If you want to set the number of node processes per cluster node (rather than leaving it to the cluster configuration), click the Environment tab and define it using the FL_SCHEDULER_PPN environment variable.
Set up the other aspects of your Fluent simulation using the Fluent Launcher GUI items. For more information, see the Fluent User's Guide.

Important: You must have the DISPLAY environment variable properly defined, otherwise the graphical user interface (GUI) will not operate correctly.

Note: Submitting your Fluent job from the command line provides some options that are not available in Fluent Launcher, such as setting the scheduler standard error file or standard output file.
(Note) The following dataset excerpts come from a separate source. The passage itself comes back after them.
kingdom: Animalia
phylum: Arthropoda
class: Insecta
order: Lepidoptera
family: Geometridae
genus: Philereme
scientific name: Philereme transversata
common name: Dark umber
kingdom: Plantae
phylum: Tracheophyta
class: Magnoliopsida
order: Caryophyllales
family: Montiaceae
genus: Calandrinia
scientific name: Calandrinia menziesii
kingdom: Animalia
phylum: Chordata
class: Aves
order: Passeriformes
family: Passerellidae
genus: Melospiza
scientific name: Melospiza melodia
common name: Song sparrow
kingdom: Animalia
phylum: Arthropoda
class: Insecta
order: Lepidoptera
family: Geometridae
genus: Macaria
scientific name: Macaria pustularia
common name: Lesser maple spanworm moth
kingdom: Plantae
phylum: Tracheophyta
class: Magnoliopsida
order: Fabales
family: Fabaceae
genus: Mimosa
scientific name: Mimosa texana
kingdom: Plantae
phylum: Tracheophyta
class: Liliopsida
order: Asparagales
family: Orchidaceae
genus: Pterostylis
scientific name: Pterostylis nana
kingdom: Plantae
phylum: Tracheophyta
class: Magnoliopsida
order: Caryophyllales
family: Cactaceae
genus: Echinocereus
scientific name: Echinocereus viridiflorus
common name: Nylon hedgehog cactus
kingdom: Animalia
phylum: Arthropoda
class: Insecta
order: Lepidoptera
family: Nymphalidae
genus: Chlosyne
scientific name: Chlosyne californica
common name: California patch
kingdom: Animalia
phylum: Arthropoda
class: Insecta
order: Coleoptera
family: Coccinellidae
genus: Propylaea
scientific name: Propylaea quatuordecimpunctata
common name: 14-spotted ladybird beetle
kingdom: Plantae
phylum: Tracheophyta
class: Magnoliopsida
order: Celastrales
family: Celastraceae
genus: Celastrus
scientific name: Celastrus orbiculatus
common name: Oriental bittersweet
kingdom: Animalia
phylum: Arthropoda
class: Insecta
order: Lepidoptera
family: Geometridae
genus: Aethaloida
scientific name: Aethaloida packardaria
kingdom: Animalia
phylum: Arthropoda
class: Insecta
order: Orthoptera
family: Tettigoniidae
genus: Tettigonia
For details, see Submitting a Fluent Job from the Command Line.

2.1.3. Examples

Submit a parallel, 4-process job using a journal file fl5s3.jou:

  > fluent 3d -t4 -i fl5s3.jou -scheduler=slurm
Starting sbatch < user-scheduler-14239.slurm
/bin/sbatch
Submitted batch job 524

In the previous example, note that sbatch returns 524 as the job ID and user-scheduler-14239.slurm is name of the Slurm script written by Fluent for submitting this job.

Check the status of the job:

> squeue -f 524
             JOBID PARTITION     NAME     USER ST       TIME  NODES NODELIST(REASON)
              524  partname    fluent-t   user  R      45:23     2 compute[00-01]

The command in the previous example lists the status of the given job. The squeue command can be used to list all the jobs in the queue.

After the job is complete, the job will no longer show up in the output of the squeue command. The results of the run will then be available in the scheduler standard output file.

2.1.4. Limitations

The integrated Slurm capability in Fluent 2024 R2 has the following limitations:

The Slurm commands (such as sbatch) must be in the users path.